Task requirements: In the listing below, find the line with "29: (491, 1083)" and the line with "55: (442, 1063)". Repeat those two lines and all lines between them exactly.

*** Exercise data ***

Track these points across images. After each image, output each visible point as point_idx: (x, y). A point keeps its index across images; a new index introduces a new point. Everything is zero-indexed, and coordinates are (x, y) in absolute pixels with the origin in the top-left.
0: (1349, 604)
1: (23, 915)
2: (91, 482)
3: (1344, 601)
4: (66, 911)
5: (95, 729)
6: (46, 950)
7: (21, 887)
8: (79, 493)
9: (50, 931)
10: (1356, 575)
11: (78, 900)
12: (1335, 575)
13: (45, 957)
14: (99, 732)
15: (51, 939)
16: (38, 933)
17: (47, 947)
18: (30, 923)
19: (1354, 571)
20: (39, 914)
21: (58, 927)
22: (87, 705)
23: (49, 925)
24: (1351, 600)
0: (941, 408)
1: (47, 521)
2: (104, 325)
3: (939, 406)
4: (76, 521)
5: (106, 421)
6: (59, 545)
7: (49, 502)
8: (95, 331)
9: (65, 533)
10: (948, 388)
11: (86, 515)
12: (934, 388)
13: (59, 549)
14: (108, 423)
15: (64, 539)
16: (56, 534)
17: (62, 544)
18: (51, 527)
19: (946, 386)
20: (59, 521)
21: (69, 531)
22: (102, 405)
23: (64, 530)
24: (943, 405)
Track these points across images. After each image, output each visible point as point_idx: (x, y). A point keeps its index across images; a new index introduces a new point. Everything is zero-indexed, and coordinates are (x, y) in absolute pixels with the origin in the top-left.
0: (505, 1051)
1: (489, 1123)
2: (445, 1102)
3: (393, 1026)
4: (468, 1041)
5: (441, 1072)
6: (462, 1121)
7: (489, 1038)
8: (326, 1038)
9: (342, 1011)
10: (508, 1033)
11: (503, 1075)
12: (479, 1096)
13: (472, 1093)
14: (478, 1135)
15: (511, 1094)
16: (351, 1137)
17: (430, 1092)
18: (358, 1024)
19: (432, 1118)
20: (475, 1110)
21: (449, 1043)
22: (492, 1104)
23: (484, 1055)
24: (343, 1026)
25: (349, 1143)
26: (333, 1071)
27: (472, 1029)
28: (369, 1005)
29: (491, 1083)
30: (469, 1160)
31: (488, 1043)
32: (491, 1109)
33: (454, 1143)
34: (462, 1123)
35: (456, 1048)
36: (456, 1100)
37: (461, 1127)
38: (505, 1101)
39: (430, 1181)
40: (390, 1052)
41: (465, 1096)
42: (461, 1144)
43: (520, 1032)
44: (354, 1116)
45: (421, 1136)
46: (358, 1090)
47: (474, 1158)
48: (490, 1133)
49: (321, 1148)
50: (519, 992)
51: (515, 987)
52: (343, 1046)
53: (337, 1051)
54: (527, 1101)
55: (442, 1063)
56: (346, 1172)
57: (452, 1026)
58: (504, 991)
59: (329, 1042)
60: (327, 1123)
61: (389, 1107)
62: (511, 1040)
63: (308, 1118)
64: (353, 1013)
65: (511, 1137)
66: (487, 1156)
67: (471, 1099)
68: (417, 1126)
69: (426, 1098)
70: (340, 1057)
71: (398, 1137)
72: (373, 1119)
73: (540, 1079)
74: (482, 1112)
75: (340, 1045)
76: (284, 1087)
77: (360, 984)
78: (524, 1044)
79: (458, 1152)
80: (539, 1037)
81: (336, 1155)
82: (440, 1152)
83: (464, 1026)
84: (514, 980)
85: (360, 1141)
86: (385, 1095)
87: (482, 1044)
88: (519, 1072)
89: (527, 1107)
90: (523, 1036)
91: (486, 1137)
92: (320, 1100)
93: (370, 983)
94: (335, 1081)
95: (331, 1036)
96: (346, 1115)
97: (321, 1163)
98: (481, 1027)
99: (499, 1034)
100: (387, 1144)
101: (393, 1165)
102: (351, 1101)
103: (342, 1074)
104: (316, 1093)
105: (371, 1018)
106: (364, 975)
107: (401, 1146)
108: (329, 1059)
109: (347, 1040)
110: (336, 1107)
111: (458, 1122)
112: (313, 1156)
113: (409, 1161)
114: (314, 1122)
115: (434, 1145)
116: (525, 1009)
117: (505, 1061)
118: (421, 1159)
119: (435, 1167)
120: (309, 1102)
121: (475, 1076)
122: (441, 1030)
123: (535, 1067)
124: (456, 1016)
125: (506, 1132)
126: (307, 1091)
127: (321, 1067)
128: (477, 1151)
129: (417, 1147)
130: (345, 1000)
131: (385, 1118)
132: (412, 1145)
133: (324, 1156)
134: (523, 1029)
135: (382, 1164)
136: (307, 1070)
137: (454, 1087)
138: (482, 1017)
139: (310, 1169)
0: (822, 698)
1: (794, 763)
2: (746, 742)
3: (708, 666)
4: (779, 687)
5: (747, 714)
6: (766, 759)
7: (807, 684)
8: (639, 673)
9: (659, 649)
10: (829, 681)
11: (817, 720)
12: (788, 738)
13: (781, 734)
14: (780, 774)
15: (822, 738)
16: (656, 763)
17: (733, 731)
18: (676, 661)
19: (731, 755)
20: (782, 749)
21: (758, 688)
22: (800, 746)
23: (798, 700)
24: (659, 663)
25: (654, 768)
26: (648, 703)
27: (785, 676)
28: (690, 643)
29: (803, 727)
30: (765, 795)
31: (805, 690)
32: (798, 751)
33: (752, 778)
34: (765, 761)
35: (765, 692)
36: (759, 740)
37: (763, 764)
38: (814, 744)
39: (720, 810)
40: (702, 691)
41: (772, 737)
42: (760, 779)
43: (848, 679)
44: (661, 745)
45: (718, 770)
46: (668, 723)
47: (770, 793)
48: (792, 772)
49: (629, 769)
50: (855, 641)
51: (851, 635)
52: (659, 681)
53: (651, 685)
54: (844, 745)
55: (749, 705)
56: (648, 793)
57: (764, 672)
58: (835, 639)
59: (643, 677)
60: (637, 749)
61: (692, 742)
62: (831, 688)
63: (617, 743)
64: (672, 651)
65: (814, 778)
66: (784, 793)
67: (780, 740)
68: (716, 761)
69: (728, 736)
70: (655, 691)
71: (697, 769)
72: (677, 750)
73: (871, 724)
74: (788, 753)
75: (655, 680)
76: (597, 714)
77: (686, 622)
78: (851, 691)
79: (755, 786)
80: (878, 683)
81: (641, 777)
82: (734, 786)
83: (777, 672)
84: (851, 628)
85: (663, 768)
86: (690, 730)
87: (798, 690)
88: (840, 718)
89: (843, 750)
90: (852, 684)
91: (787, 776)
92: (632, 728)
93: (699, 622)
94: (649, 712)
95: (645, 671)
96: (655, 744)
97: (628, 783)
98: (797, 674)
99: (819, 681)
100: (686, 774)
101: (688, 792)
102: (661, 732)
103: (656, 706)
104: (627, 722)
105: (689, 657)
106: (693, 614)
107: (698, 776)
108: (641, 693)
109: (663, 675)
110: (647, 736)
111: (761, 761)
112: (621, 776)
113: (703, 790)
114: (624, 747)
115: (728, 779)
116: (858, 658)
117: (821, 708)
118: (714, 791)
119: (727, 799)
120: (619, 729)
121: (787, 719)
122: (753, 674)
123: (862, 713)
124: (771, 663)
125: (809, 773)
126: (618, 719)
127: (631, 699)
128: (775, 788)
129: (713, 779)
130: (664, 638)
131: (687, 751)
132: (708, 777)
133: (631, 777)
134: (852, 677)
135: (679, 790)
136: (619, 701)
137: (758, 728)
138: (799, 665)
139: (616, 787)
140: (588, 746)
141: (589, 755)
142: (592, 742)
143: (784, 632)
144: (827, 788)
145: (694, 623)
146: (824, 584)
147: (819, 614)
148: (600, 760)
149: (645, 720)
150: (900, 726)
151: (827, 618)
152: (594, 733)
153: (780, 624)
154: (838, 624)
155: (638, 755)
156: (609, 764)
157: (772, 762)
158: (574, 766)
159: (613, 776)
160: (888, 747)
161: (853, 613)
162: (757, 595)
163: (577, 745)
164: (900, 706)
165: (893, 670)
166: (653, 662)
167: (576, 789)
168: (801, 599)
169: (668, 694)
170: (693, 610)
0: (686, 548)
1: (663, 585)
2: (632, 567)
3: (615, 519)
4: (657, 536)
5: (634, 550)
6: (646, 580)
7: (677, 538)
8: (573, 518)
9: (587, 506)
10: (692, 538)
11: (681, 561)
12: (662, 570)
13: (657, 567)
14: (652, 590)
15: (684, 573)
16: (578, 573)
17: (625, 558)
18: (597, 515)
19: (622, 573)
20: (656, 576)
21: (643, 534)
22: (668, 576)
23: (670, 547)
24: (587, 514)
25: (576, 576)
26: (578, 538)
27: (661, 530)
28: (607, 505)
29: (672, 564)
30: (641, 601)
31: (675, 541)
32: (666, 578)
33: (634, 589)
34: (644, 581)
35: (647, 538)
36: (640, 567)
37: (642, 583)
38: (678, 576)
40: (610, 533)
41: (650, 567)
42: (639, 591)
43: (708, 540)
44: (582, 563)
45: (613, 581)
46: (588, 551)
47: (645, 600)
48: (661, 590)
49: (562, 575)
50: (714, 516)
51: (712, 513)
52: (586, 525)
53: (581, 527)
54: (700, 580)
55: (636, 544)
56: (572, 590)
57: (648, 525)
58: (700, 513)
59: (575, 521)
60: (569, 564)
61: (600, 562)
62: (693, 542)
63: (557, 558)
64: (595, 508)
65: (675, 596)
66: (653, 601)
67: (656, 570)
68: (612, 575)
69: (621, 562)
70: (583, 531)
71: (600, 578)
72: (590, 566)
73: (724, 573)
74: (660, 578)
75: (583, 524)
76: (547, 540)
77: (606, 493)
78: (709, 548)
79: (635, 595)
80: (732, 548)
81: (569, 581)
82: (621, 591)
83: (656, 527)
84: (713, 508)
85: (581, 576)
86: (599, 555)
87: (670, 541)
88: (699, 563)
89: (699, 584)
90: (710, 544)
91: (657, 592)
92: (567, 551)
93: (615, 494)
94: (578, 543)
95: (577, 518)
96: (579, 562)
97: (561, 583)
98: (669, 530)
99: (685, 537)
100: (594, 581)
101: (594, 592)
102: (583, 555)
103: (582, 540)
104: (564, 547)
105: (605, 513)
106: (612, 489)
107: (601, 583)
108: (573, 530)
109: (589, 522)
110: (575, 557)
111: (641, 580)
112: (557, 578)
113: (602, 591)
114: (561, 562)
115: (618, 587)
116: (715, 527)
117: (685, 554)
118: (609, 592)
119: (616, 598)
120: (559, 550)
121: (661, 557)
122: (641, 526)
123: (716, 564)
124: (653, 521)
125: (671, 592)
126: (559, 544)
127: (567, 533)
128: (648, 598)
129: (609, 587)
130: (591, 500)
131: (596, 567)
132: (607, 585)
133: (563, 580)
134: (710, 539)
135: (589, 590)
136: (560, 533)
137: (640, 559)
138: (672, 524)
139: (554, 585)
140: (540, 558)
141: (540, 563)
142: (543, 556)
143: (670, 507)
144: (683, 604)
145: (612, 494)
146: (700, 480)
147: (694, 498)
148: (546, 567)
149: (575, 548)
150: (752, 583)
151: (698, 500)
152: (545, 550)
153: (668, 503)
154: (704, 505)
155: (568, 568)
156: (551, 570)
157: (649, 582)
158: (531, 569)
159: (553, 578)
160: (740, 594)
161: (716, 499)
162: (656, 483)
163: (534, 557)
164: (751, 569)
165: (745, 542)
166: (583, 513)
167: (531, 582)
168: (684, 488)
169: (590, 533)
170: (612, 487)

*** End of Exercise data ***

Answer box:
29: (491, 1083)
30: (469, 1160)
31: (488, 1043)
32: (491, 1109)
33: (454, 1143)
34: (462, 1123)
35: (456, 1048)
36: (456, 1100)
37: (461, 1127)
38: (505, 1101)
39: (430, 1181)
40: (390, 1052)
41: (465, 1096)
42: (461, 1144)
43: (520, 1032)
44: (354, 1116)
45: (421, 1136)
46: (358, 1090)
47: (474, 1158)
48: (490, 1133)
49: (321, 1148)
50: (519, 992)
51: (515, 987)
52: (343, 1046)
53: (337, 1051)
54: (527, 1101)
55: (442, 1063)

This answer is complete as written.